### Document extract
*** Block opens ***

# Introducing...



## Ace (Mar 16, 2010)

Hola,

I thought since I am new and all of my fish keeping was based off of bettas I might as well introduce my 3 little ones. :fun:









Melon









Tiki
:lol:









Willow
:fish:


----------



## hXcChic22 (Dec 26, 2009)

Welcome!
My husband and I have two bettas that look like Tiki and Melon, too! Here's our male, and I don't have any of the female yet...








Anyway, happy posting!


----------



## ApplePie (Jan 21, 2010)

Is that an appaloosa betta??


----------



## Ace (Mar 16, 2010)

He does look like Tiki  He's a crowntail though, huh? Applepie, are u talking to me or hXcChic22. If your talking to me...I don't know.


----------



## ApplePie (Jan 21, 2010)

To you Ace


----------



## hXcChic22 (Dec 26, 2009)

Ace said:


> He does look like Tiki  He's a crowntail though, huh? Applepie, are u talking to me or hXcChic22. If your talking to me...I don't know.

*** Block closes ***

### Complete the following
1. In the forum thread about introducing bettas, what names does Ace give the three fish?
2. Extend the forum thread about introducing bettas, beginning right after the quoted post by Ace that closes it.
The lines that come after this passage are not needed for either task.

### Data section
*** Block opens ***

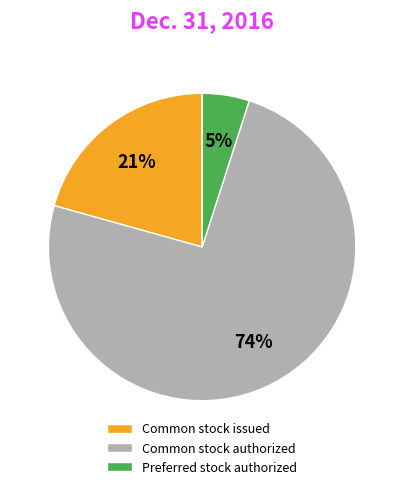

What is the largest slice in the pie chart?

Common stock authorized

*** Block closes ***

### Responses by item number
1. Melon, Tiki, and Willow.

2.
Yep, he was our second betta. We're pretty proud of him. 
He actually lost almost all his tail to a killifish not long after I took the picture of him. We moved him to our community overnight and BAM. 
But it's growing back nicely now.


----------



## Ace (Mar 16, 2010)

hXcChic22 said:


> Yep, he was our second betta. We're pretty proud of him.
> He actually lost almost all his tail to a killifish not long after I took the picture of him. We moved him to our community overnight and BAM.
> But it's growing back nicely now.


Oh, he is really pretty. Tiki got finrot once when I first got him but it's all cured up now.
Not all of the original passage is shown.